La contrepartie de la récente vigueur du billet vert est qu'il s’éloigne de plus en plus de ses fondamentaux économiques. En termes de Parité de Pouvoir d’Achat, il est désormais surévalué de +34% contre l’euro, par exemple (cf. Graphique de la semaine et Fig. 6). Face au yen, la force du dollar est telle qu'elle a suscité une réaction du gouvernement japonais, qui est intervenu directement sur les marchés des changes le 22 septembre dernier pour soutenir la monnaie nippone. Malgré les excès, la surévaluation du dollar pourrait s’accentuer. En 2001, durant la bulle internet, le dollar était "trop cher" de +40% et en 1985, avant les accords du Plaza, de +50%. Il pourrait donc encore s'écouler "un certain temps" avant que les principaux Etats coordonnent leurs efforts pour stabiliser les cours des devises… et éviter de provoquer ou d'accentuer une crise comme lors des sept dernières fois où le dollar s'est envolé (cf. Fig. 7).
Il y a quarante ans, les accords n'ont pas été trouvés rapidement. Le Japon et l'Allemagne, en coordination avec les États-Unis, cherchaient à renforcer le yen et le deutsche mark pour faire contrepoids au billet vert. Si le 22 septembre 1985 est resté dans les mémoires, les investisseurs oublient parfois que les discussions ont commencé en 1982, nécessitant un délai de préparation de plus de trois ans (cf. Fig. 8).

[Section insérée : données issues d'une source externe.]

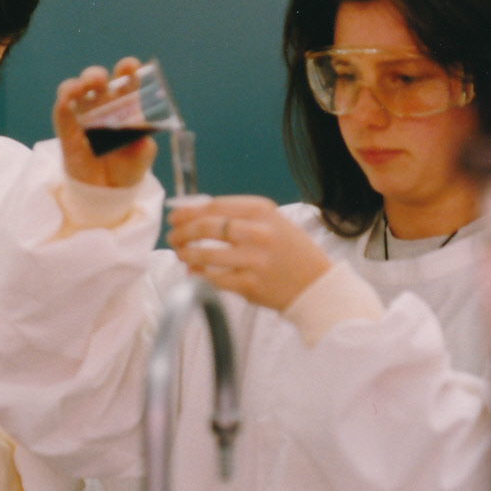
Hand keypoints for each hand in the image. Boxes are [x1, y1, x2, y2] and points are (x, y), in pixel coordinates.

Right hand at [52, 58, 158, 187]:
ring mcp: (83, 117)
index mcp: (125, 107)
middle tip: (102, 79)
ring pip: (76, 91)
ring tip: (85, 85)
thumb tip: (142, 137)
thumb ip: (143, 147)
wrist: (107, 194)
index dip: (127, 70)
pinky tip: (68, 98)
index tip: (130, 66)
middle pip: (97, 82)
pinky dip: (64, 101)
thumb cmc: (127, 169)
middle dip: (97, 75)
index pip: (126, 82)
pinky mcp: (67, 131)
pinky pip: (62, 112)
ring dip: (79, 83)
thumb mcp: (141, 159)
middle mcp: (102, 106)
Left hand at [166, 195, 332, 310]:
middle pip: (206, 227)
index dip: (187, 211)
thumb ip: (238, 216)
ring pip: (204, 253)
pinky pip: (212, 278)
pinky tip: (193, 271)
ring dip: (185, 253)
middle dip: (182, 232)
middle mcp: (258, 232)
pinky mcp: (249, 284)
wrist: (316, 284)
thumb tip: (193, 212)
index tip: (175, 216)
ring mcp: (254, 259)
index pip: (213, 206)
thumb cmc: (289, 251)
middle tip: (174, 237)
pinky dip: (197, 274)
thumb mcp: (271, 222)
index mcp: (261, 210)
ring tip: (180, 253)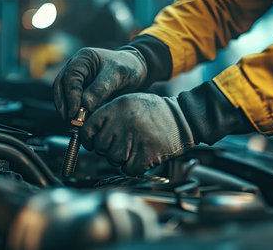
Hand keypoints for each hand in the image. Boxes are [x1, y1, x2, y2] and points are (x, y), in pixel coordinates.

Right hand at [53, 47, 146, 119]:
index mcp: (83, 59)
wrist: (135, 70)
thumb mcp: (118, 75)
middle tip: (72, 121)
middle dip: (64, 105)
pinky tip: (79, 123)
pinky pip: (71, 102)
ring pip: (62, 96)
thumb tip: (85, 104)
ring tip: (74, 125)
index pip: (70, 77)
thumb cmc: (128, 67)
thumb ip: (102, 88)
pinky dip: (73, 113)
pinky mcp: (80, 91)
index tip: (75, 111)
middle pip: (60, 86)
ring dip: (66, 111)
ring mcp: (76, 80)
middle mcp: (75, 68)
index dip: (71, 95)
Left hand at [80, 93, 195, 174]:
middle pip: (100, 147)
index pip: (88, 129)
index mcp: (116, 108)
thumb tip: (89, 131)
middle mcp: (123, 123)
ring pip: (112, 159)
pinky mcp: (144, 156)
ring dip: (121, 158)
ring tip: (134, 146)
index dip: (88, 138)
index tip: (92, 142)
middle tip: (121, 143)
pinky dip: (133, 166)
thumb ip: (108, 115)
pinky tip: (141, 154)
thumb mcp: (128, 102)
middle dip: (107, 148)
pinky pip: (127, 169)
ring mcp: (133, 140)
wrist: (183, 118)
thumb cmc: (155, 111)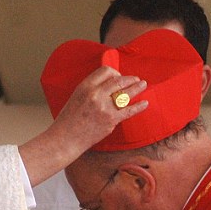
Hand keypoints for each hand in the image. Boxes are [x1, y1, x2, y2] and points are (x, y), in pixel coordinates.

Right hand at [18, 67, 146, 185]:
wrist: (66, 138)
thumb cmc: (69, 120)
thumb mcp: (76, 97)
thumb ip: (91, 90)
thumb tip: (108, 85)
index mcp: (85, 87)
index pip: (105, 71)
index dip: (115, 72)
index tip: (118, 76)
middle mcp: (95, 94)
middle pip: (118, 80)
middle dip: (129, 79)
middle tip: (135, 80)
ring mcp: (104, 107)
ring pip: (126, 93)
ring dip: (137, 88)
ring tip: (143, 85)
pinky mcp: (111, 120)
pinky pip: (129, 111)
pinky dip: (139, 106)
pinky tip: (144, 103)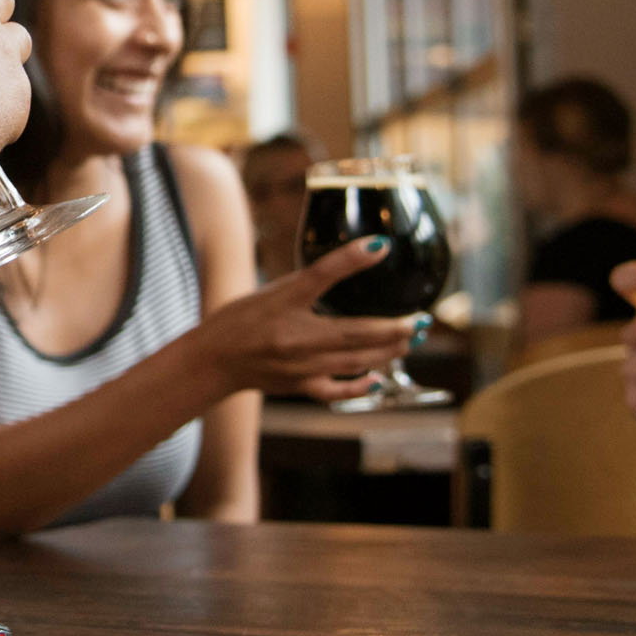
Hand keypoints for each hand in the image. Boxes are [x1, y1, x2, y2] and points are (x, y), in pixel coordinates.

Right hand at [184, 239, 418, 402]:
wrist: (212, 360)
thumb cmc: (240, 320)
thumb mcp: (273, 291)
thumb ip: (312, 280)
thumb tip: (356, 260)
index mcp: (285, 304)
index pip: (324, 275)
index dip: (353, 259)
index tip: (382, 245)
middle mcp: (295, 337)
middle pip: (356, 332)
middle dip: (396, 327)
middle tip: (423, 320)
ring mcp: (299, 366)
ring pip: (355, 360)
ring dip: (388, 351)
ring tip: (412, 339)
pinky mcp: (299, 386)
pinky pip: (336, 390)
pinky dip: (360, 385)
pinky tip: (378, 378)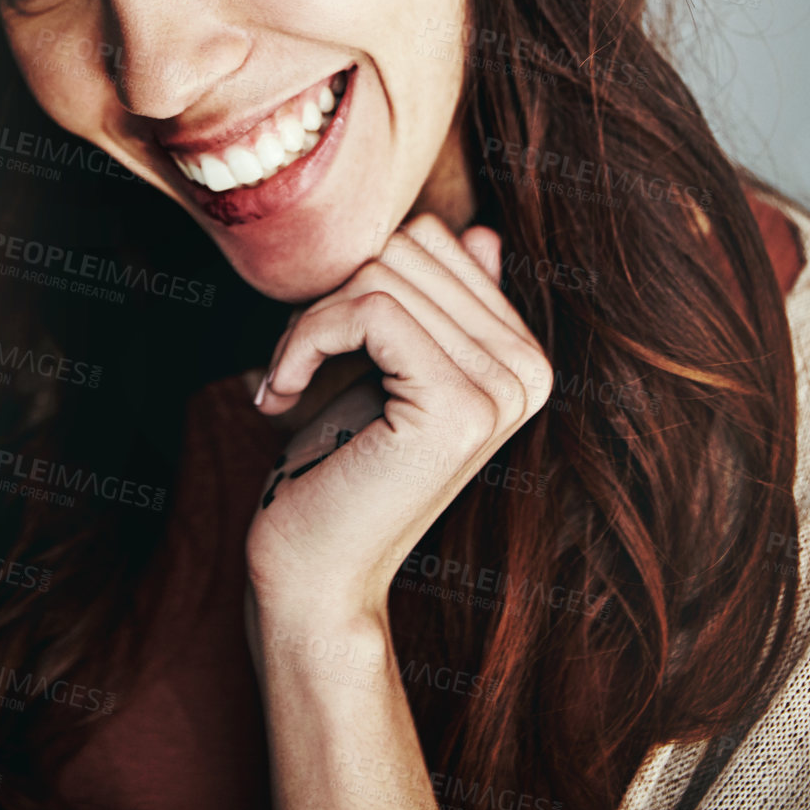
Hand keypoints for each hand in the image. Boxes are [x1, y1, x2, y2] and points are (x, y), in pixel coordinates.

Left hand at [244, 213, 552, 625]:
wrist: (313, 577)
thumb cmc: (337, 467)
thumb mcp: (386, 368)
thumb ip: (436, 306)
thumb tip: (484, 232)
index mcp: (521, 355)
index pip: (431, 239)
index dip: (355, 278)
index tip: (319, 344)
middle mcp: (529, 370)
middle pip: (406, 247)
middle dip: (331, 295)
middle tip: (297, 363)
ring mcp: (502, 390)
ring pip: (381, 274)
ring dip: (308, 322)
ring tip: (291, 380)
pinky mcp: (459, 407)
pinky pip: (369, 307)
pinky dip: (303, 340)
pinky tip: (280, 394)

Aujourd'hui, la capacité de coordination des gouvernements et des banques centrales est plus grande. Pourtant, plusieurs facteurs viennent la contrarier :
Les intérêts des pays concernés ne sont pas tous alignés. Un dollar plus faible irait à l'encontre de ce que la Réserve fédérale (Fed) et le Trésor américain tentent d'obtenir : une baisse de l'inflation. À très court terme, il semble difficile d'envisager que l'Oncle Sam opte pour une politique inflationniste du dollar. Or, sans l'implication des États-Unis, un accord a peu de chance d'aboutir. Il faudrait donc que la force du greenback soit perçue comme intolérable, soit parce qu'elle asphyxie les exportateurs américains, soit parce qu'elle fait peser un risque sur la stabilité financière mondiale, notamment dans les pays émergents. Ces derniers se finançant en dollars, le coût de la dette et le risque d'insolvabilité s'accroissent à mesure que le dollar s'apprécie.

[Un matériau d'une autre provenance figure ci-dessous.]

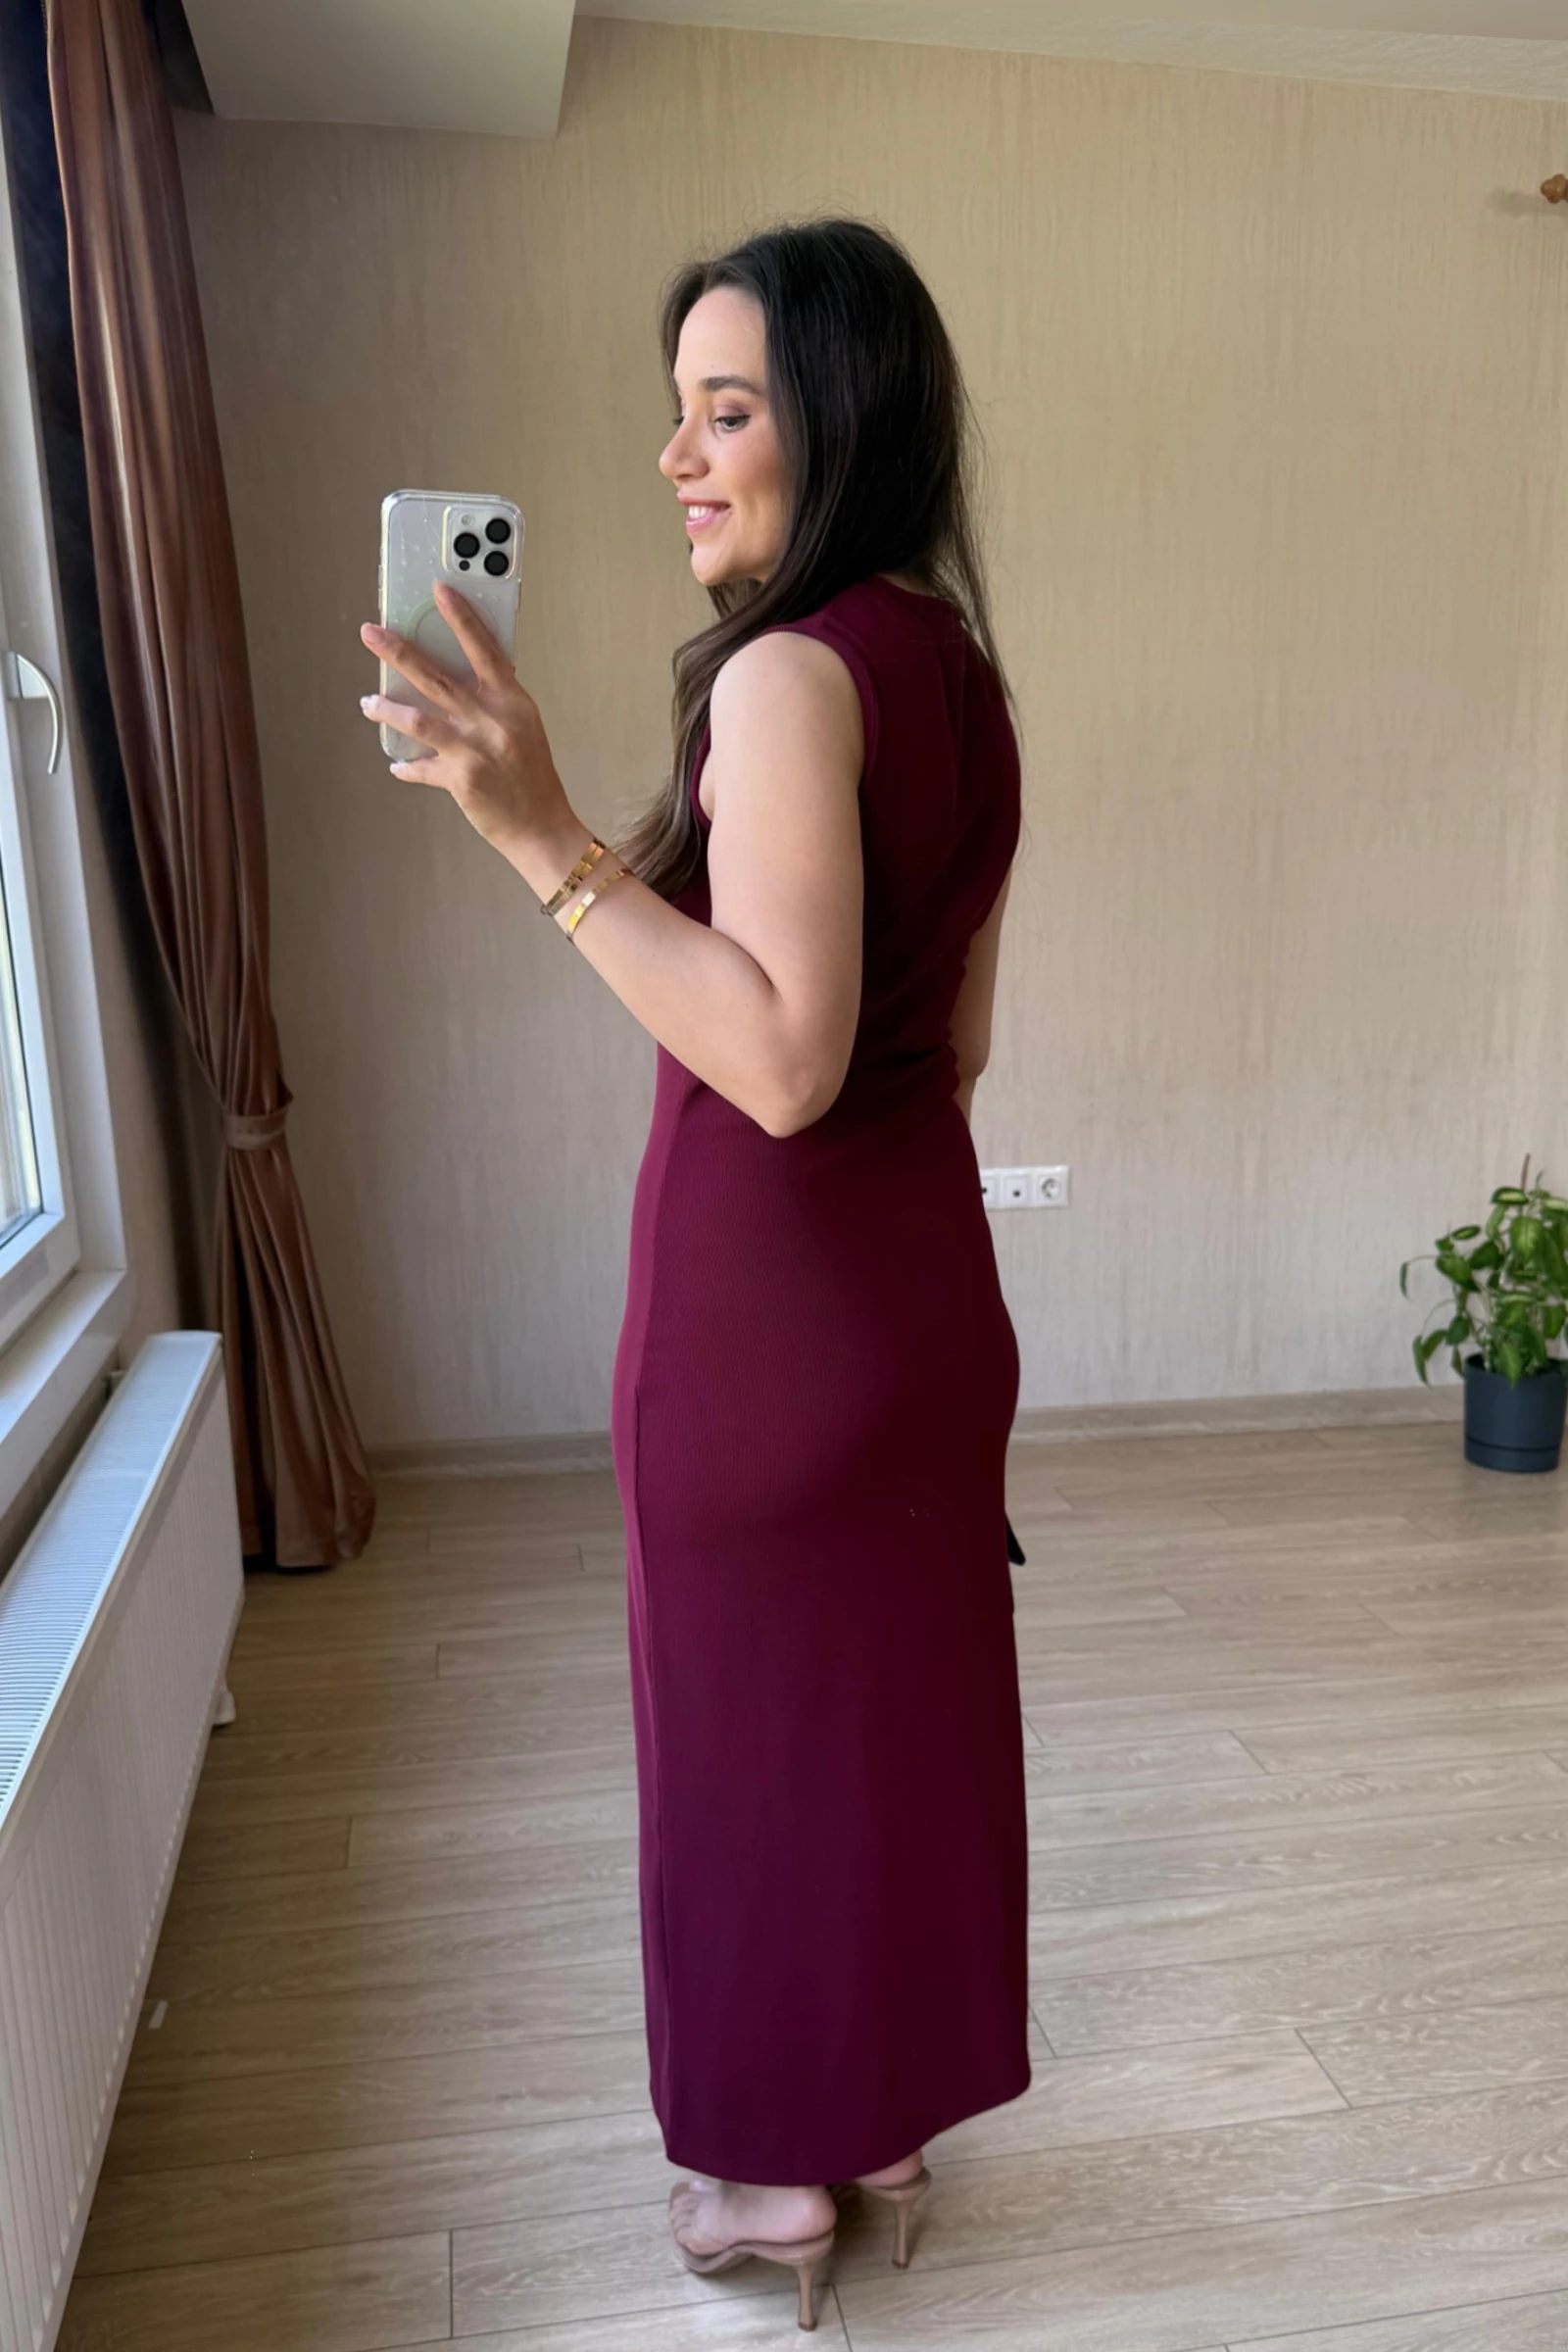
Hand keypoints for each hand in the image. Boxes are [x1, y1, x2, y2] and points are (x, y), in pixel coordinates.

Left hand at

Le marché des devises est extrêmement profond. Le volume quotidien des opérations de change représente 8'300 milliards de dollars, alors qu'il s'établissait à quelque 200 milliards en 1985. Il est aujourd'hui 40 fois plus large qu'il y a 40 ans. A titre de comparaison, le groupement des 10 principales puissances économiques (G10) dispose collectivement de 2'800 milliards de dollars d'actifs de réserve de change (dépôts et titres). Si les investisseurs estiment que ce stock est trop faible pour influencer de manière durable le cours des devises, ils pourraient être tentés de tester la détermination des pays participant à un accord.
Finalement, pour affaiblir le dollar, il serait bien plus efficace que la Fed "pivote" en abandonnant sa stratégie de hausse des taux directeurs, ou que les autres banques centrales la rejoignent rapidement du côté restrictif de la politique monétaire.
Conclusion
La plupart des devises ont lourdement chuté face au dollar. Les États-Unis pourraient finir par souffrir d’une monnaie trop forte, qui permet certes de contenir l'inflation importée mais qui vient également pénaliser leur compétitivité à l’export. Les investisseurs doivent toutefois conserver leur patience. Plutôt que d’essayer d’attraper un couteau qui tombe, ils ont souvent intérêt à attendre que la tendance s’inverse clairement pour devenir acheteurs de devises contre la devise de l'Oncle Sam.